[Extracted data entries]
+===+

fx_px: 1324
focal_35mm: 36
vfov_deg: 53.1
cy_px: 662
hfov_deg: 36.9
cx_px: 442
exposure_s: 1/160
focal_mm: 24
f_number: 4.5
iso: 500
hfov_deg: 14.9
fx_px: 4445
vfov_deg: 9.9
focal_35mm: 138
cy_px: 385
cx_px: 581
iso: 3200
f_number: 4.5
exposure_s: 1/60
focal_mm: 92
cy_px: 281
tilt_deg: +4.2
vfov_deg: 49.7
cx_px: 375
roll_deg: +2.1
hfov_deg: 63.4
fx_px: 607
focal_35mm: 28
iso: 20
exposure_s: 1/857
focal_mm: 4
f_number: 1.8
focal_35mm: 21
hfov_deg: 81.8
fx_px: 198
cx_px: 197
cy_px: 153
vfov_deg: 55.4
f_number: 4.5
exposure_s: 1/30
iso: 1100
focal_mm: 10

+===+

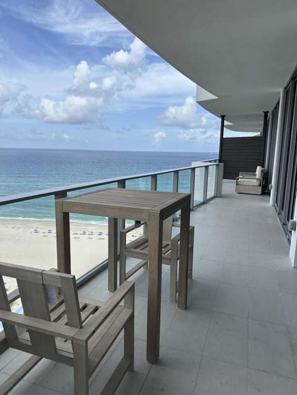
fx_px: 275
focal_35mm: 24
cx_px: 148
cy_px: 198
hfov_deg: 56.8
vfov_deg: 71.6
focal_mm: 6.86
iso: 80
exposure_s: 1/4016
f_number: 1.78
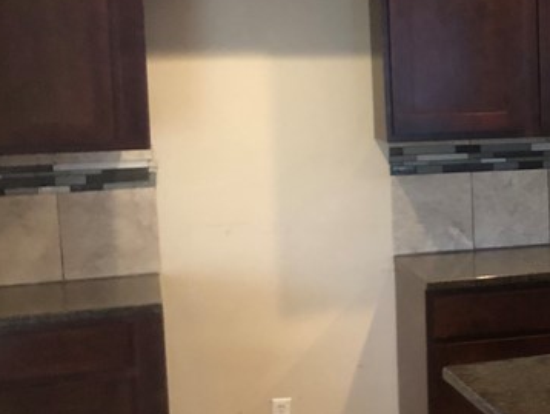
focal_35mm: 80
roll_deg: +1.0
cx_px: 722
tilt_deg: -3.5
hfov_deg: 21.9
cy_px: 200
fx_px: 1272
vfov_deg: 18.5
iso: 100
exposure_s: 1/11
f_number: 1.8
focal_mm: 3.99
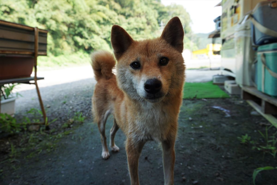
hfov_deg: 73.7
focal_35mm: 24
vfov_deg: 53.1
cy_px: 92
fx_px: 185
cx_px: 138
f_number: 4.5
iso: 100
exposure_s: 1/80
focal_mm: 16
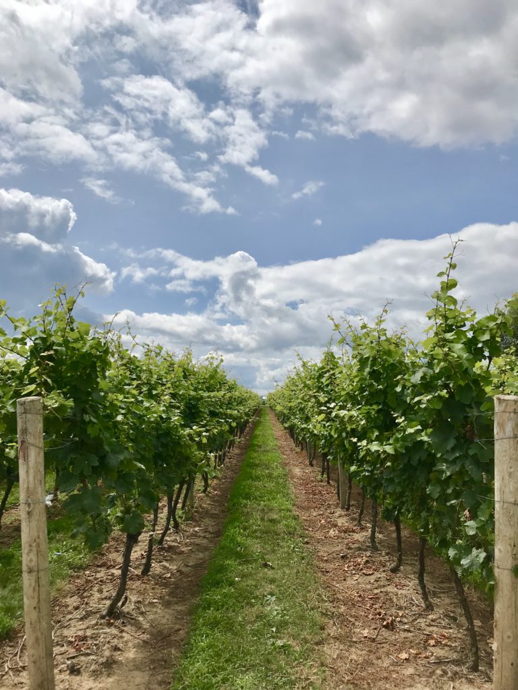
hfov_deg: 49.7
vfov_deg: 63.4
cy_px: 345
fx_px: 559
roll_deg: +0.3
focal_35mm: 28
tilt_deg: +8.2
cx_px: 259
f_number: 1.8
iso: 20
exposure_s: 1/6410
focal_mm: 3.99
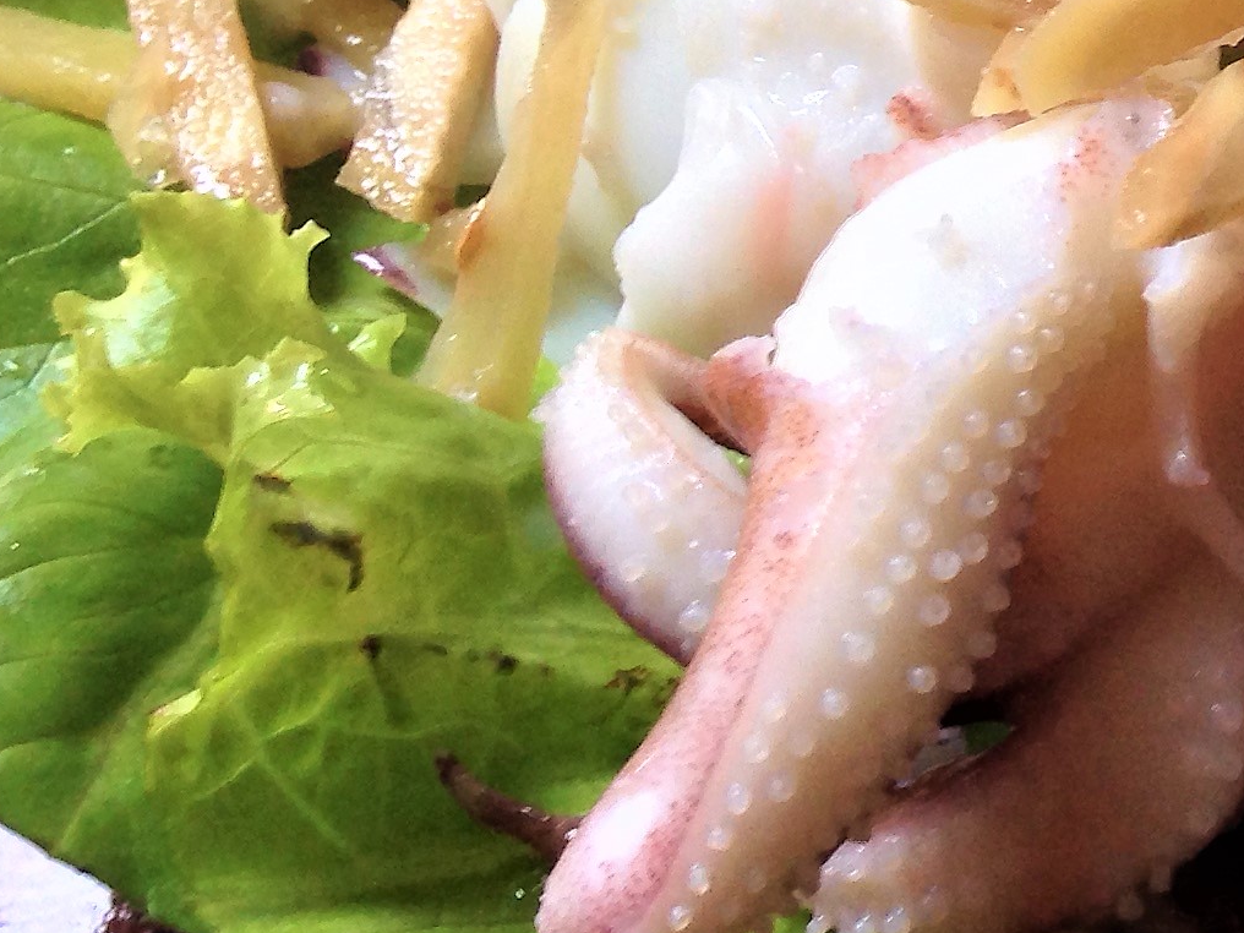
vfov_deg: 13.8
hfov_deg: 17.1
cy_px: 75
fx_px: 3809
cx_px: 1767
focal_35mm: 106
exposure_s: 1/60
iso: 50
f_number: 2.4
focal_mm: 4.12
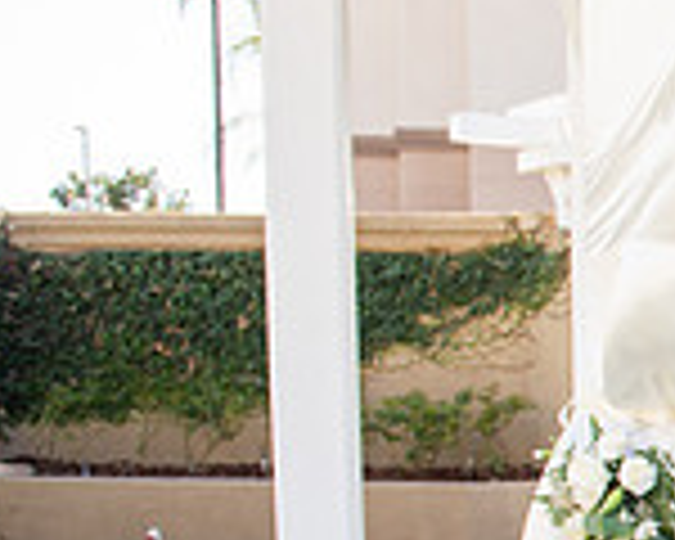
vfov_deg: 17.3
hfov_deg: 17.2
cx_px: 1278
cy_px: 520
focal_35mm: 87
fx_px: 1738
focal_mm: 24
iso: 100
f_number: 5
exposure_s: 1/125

+===+

Your task —
Every line above between the one containing "tilt_deg: -3.5" and the one containing "exposure_s: 1/125", those two included, is to be printed exactly. No pictures go into the copy.

Exercise result —
tilt_deg: -3.5
hfov_deg: 21.9
cy_px: 200
fx_px: 1272
vfov_deg: 18.5
iso: 100
exposure_s: 1/11
f_number: 1.8
focal_mm: 3.99
hfov_deg: 73.7
focal_35mm: 24
vfov_deg: 53.1
cy_px: 92
fx_px: 185
cx_px: 138
f_number: 4.5
iso: 100
exposure_s: 1/80
focal_mm: 16
hfov_deg: 49.7
vfov_deg: 63.4
cy_px: 345
fx_px: 559
roll_deg: +0.3
focal_35mm: 28
tilt_deg: +8.2
cx_px: 259
f_number: 1.8
iso: 20
exposure_s: 1/6410
focal_mm: 3.99
vfov_deg: 13.8
hfov_deg: 17.1
cy_px: 75
fx_px: 3809
cx_px: 1767
focal_35mm: 106
exposure_s: 1/60
iso: 50
f_number: 2.4
focal_mm: 4.12
vfov_deg: 17.3
hfov_deg: 17.2
cx_px: 1278
cy_px: 520
focal_35mm: 87
fx_px: 1738
focal_mm: 24
iso: 100
f_number: 5
exposure_s: 1/125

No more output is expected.